Task prompt
Where the records below reach the line containing "for 5 minutes.", start transcribing, and end with the line containing "themes and concerns.", exactly and with nothing else added.

Stored entries
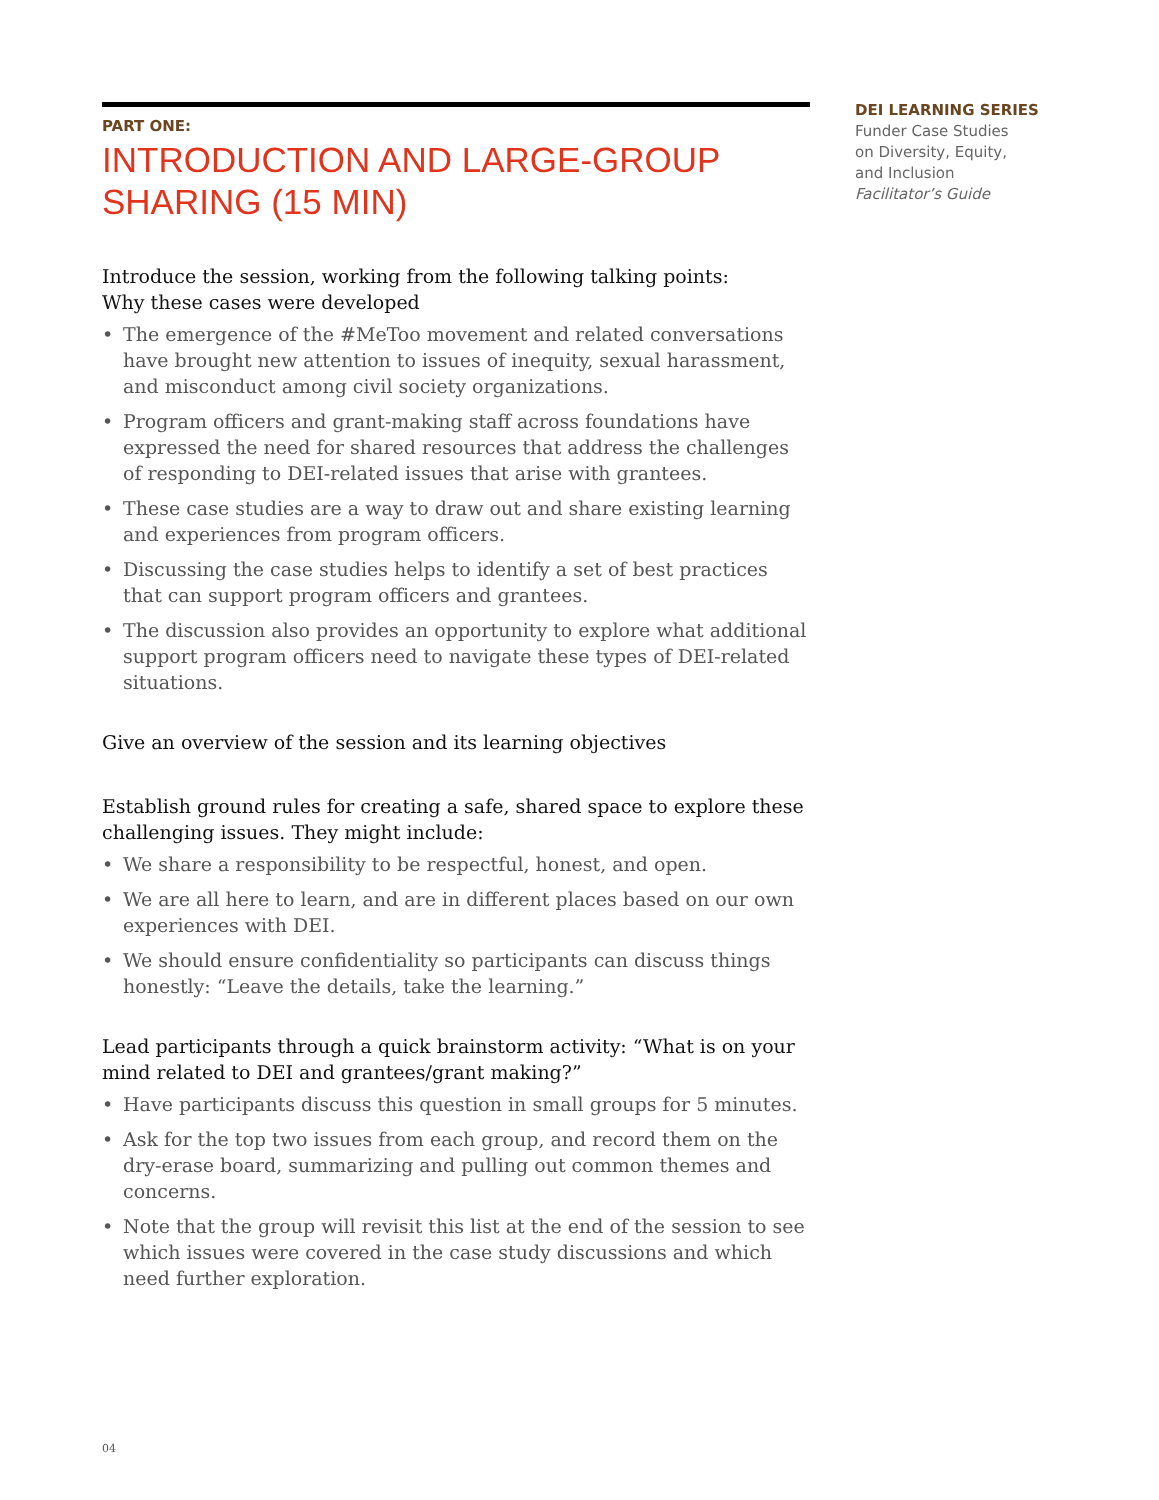PART ONE:
INTRODUCTION AND LARGE-GROUP SHARING (15 MIN)
Introduce the session, working from the following talking points:
Why these cases were developed
• The emergence of the #MeToo movement and related conversations have brought new attention to issues of inequity, sexual harassment, and misconduct among civil society organizations.
• Program officers and grant-making staff across foundations have expressed the need for shared resources that address the challenges of responding to DEI-related issues that arise with grantees.
• These case studies are a way to draw out and share existing learning and experiences from program officers.
• Discussing the case studies helps to identify a set of best practices that can support program officers and grantees.
• The discussion also provides an opportunity to explore what additional support program officers need to navigate these types of DEI-related situations.
Give an overview of the session and its learning objectives
Establish ground rules for creating a safe, shared space to explore these challenging issues. They might include:
• We share a responsibility to be respectful, honest, and open.
• We are all here to learn, and are in different places based on our own experiences with DEI.
• We should ensure confidentiality so participants can discuss things honestly: “Leave the details, take the learning.”
Lead participants through a quick brainstorm activity: “What is on your mind related to DEI and grantees/grant making?”
• Have participants discuss this question in small groups for 5 minutes.
• Ask for the top two issues from each group, and record them on the dry-erase board, summarizing and pulling out common themes and concerns.
• Note that the group will revisit this list at the end of the session to see which issues were covered in the case study discussions and which need further exploration.
DEI LEARNING SERIES
Funder Case Studies
on Diversity, Equity,
and Inclusion
Facilitator’s Guide
04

Answer box
• Have participants discuss this question in small groups for 5 minutes.
• Ask for the top two issues from each group, and record them on the dry-erase board, summarizing and pulling out common themes and concerns.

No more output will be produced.